I will miss calling Prince and having Dillon be the first one at the gate, willing to go!  I will miss watching the new riders working through their fears while Dillon waits contently. I will miss seeing him and knowing exactly who he is and how special he is.  Dillon will always be a horse that Chuck and I will remember in our hearts and in our souls.

 With love,

Rita Gallant


Dillon was the very first horse I rode at your place during my visit with Scott, Ed and Justyn (Rose Bowl trip). 

 I will never forget the calm but smug attitude of Dillon especially when he wanted to nip on some food :)

Martin Szuster


I really am sorry to hear what happened to Dillon, especially because he is the only horse that I have ever rode so far.

I always think of him and smile when I look back at the pictures I have with him.

I had a very good ride, and I could really feel the connection. He would listen to me and I would listen to him.

I will always miss Dillon, and I know that whenever I see horses I think of him as my pioneer!

Erika Moldovan


In memory of Dillon....

Dillon’s name could have been “Old Faithful.”  It seemed that whatever someone needed him to be, he would take that into account, see if he agreed, and then come to some place of understanding as to how this relationship was going to evolve.

I’m recalling three different folks who had leased him and to whom Dillon, in his wisdom, presented three seemingly different horses. The first was a long time rider from the show world who was used to high spirited horses in the show arena.  She had never experienced caring for a horse or riding trails.  Her perception was that Dillon was slow and non-responsive to her cues.  For some of us, it looked as if Dillon was absolutely taking care of a fearful rider in a variety of new situations.

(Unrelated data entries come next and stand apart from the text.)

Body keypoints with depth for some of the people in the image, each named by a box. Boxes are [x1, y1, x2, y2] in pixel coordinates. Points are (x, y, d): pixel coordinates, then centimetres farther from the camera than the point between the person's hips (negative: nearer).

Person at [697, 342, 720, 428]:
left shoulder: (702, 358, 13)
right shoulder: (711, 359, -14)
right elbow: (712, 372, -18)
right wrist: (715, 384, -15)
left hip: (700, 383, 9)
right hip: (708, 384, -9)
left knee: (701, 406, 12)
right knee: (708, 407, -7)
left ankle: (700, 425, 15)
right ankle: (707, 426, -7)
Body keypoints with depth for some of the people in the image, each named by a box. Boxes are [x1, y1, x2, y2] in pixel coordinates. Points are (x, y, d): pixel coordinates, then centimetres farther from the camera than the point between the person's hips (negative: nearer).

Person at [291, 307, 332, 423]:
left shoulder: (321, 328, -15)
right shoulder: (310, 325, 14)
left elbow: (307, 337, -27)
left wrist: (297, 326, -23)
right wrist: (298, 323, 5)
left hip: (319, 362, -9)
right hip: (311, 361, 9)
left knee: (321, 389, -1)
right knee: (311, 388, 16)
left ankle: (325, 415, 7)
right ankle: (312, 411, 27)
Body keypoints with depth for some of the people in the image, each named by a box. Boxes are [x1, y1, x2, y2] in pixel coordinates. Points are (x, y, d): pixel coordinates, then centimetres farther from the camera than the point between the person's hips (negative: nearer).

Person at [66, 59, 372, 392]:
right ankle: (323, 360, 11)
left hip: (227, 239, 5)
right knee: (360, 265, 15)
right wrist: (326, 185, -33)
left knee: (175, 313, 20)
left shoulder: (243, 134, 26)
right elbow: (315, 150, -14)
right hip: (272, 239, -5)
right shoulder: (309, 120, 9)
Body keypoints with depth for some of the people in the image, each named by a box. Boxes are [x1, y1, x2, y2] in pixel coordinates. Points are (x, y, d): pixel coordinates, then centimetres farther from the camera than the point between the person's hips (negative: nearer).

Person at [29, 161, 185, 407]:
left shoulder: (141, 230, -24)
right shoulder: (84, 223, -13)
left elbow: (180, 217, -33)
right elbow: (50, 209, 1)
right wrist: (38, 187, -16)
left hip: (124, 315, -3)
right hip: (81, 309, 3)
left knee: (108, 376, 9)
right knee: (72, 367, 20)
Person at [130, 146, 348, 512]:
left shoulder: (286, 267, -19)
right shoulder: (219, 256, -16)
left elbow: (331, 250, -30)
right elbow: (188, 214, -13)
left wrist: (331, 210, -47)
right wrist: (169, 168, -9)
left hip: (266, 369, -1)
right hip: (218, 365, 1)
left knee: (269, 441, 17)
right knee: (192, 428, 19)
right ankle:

The second was Chuck....Rita has already talked about that.  My memory is of being on the fire road in back of Bernie and Peggy’s place, and in the distance we saw a horse and rider galloping with great ease and joy, no runaway this pair.  As we drew closer, there was Dillon and Chuck, just out for a Saturday morning romp.  Chuck with a great grin on his face and Dillon looking mighty fine and happy.

The third is Jeannie and the memory of a continually evolving relationship between Jeannie and Dillon.  As a new rider, it seemed that each time Jeannie was ready, in Dillon’s understanding, to learn a new facet of horse/human dynamic, he would present that opportunity.  Jeannie, in turn, gave Dillon the consistent care and time in the saddle to meet his concerns.  It was a pleasure for all of us to watch their progress.

Dillon and his “Old Faithful” self will be missed and remembered.  I am so grateful for the opportunity to know these wonderful beings and for Peggy and Bernie who continue to “hang in there” with all of us on this journey to knowing.

Thank you,
Vickie Cottle

no words can express my sorrow over your loss. dillon was an amazing horse. he was so beautiful and gentle. and he was such an amazingly patient and kind teacher. i know that gen is mourning him terribly. even though he only met him once, he felt like dillon taught him so much in one short lesson. we both cried when we heard.